Sunday, January 24, 2016

Locality and GC

I was curious about how long it took to CDR down a list. I wrote a little program that adds up the elements in a list
and tried it out.

(define test-list (iota (expt 10 6)))

(define (sum-list list)
  (let loop ((total 0)
	     (tail  list))
    (if (pair? tail)
	(loop (+ total (car tail)) (cdr tail))
	(begin (if (not (null? tail))
		   (error:not-list list 'sum-list))
	       total))))

(define (test-sum-list n)
   (do ((i 0 (+ i 1))
        (answer '() (sum-list test-list)))
       ((not (< i n)) answer)))

1 ]=> (show-time (lambda () (test-sum-list 1000)))

;process time: 4280 (4280 RUN + 0 GC); real time: 4281
;Value: 499999500000
But after garbage collection, the performance dropped a bit.
1 ]=> (gc-flip)

;GC #18 15:18:59: took:   0.13   (0%) CPU,   0.13   (0%) real; free: 246114893
;Value: 246114893

1 ]=> (show-time (lambda () (test-sum-list 1000)))

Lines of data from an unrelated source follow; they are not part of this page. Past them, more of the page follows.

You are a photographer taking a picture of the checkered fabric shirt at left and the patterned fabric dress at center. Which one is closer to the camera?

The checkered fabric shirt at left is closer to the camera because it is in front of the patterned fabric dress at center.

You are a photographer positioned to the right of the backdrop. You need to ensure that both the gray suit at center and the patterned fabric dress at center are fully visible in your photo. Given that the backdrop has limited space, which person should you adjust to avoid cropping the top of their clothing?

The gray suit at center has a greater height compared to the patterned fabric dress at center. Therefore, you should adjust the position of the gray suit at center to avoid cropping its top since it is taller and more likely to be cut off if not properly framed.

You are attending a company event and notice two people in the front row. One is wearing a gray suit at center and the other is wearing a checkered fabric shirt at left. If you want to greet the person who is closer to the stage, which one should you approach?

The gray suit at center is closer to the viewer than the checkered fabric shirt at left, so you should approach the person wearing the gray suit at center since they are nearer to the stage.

;process time: 4490 (4490 RUN + 0 GC); real time: 4483
;Value: 499999500000
Now it's taking 4.49 ms.

The garbage collector in MIT Scheme is a very simple, stop the world, copying collector. The GC algorithm traverses the heap in breadth-first order. An undesired effect of this is data structures being spread about the heap. When I first built the test-list, the cons cells were close together. Here are the first few addresses:
1 ]=> (do ((tail test-list (cdr tail))
                (i 0 (+ i 1)))
               ((not (< i 10)) #f)
             (display (object-datum tail))
             (newline))
253936080
253936064
253936048
253936032
253936016
253936000
253935984
253935968
253935952
253935936
;Value: #f
But after garbage collection...
1 ]=> (gc-flip)

;GC #19 15:33:28: took:   0.15   (1%) CPU,   0.16   (0%) real; free: 246114593
;Value: 246114593

1 ]=> (do ((tail test-list (cdr tail))
              (i 0 (+ i 1)))
             ((not (< i 10)) #f)
           (display (object-datum tail))
           (newline))
194190168
194326376
194416512
194499936
194555336
194584992
194609544
194631760
194652360
194669208
;Value: #f
All the cons cells are on different pages.

This is annoying, so I hacked the GC so that it transports chains of cons-cells eagerly. If we do the same experiment, before the flip,

1 ]=> (show-time (lambda () (test-sum-list 1000)))

;process time: 4280 (4280 RUN + 0 GC); real time: 4280
;Value: 499999500000
And after.
1 ]=> (gc-flip)

;GC #5 15:38:53: took:   0.23   (2%) CPU,   0.24   (0%) real; free: 249429521
;Value: 249429521

1 ]=> (show-time (lambda () (test-sum-list 1000)))

;process time: 4100 (4100 RUN + 0 GC); real time: 4100
;Value: 499999500000
Now we see a performance increase. If we look at the test list,
1 ]=> (do ((tail test-list (cdr tail))
           (i 0 (+ i 1)))
          ((not (< i 10)) #f)
        (display (object-datum tail))
        (newline))
193516792
193516808
193516824
193516840
193516856
193516872
193516888
193516904
193516920
193516936
;Value: #f

You can see that the cons-cells addresses are next to each other.